#### Source records
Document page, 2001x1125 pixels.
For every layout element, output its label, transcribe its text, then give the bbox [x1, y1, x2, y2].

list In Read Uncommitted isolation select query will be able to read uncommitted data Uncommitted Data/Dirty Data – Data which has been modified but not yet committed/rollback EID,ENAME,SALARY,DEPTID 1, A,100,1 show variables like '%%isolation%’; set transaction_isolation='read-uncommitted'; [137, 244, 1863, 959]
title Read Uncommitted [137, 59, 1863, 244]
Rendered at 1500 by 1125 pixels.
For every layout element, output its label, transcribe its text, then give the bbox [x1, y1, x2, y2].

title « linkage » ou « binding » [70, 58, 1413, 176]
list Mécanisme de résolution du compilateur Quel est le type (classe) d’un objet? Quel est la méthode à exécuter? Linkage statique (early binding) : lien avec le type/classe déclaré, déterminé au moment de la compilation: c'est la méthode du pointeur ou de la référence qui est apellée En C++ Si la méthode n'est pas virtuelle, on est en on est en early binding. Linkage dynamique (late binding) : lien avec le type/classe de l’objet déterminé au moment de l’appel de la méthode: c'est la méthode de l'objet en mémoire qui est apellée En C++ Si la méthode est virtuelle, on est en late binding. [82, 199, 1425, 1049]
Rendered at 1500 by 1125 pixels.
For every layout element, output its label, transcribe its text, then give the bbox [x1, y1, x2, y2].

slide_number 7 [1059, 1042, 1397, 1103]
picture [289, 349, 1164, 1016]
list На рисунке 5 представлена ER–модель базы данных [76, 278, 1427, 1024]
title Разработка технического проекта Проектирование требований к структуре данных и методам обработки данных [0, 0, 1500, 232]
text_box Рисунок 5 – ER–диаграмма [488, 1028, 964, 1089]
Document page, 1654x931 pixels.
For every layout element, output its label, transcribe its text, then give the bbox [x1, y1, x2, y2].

#### Problem statement
Give the listing above again in full, with no word altered.

#### Your solution
Document page, 2001x1125 pixels.
For every layout element, output its label, transcribe its text, then give the bbox [x1, y1, x2, y2].

list In Read Uncommitted isolation select query will be able to read uncommitted data Uncommitted Data/Dirty Data – Data which has been modified but not yet committed/rollback EID,ENAME,SALARY,DEPTID 1, A,100,1 show variables like '%%isolation%’; set transaction_isolation='read-uncommitted'; [137, 244, 1863, 959]
title Read Uncommitted [137, 59, 1863, 244]
Rendered at 1500 by 1125 pixels.
For every layout element, output its label, transcribe its text, then give the bbox [x1, y1, x2, y2].

title « linkage » ou « binding » [70, 58, 1413, 176]
list Mécanisme de résolution du compilateur Quel est le type (classe) d’un objet? Quel est la méthode à exécuter? Linkage statique (early binding) : lien avec le type/classe déclaré, déterminé au moment de la compilation: c'est la méthode du pointeur ou de la référence qui est apellée En C++ Si la méthode n'est pas virtuelle, on est en on est en early binding. Linkage dynamique (late binding) : lien avec le type/classe de l’objet déterminé au moment de l’appel de la méthode: c'est la méthode de l'objet en mémoire qui est apellée En C++ Si la méthode est virtuelle, on est en late binding. [82, 199, 1425, 1049]
Rendered at 1500 by 1125 pixels.
For every layout element, output its label, transcribe its text, then give the bbox [x1, y1, x2, y2].

slide_number 7 [1059, 1042, 1397, 1103]
picture [289, 349, 1164, 1016]
list На рисунке 5 представлена ER–модель базы данных [76, 278, 1427, 1024]
title Разработка технического проекта Проектирование требований к структуре данных и методам обработки данных [0, 0, 1500, 232]
text_box Рисунок 5 – ER–диаграмма [488, 1028, 964, 1089]
Document page, 1654x931 pixels.
For every layout element, output its label, transcribe its text, then give the bbox [x1, y1, x2, y2].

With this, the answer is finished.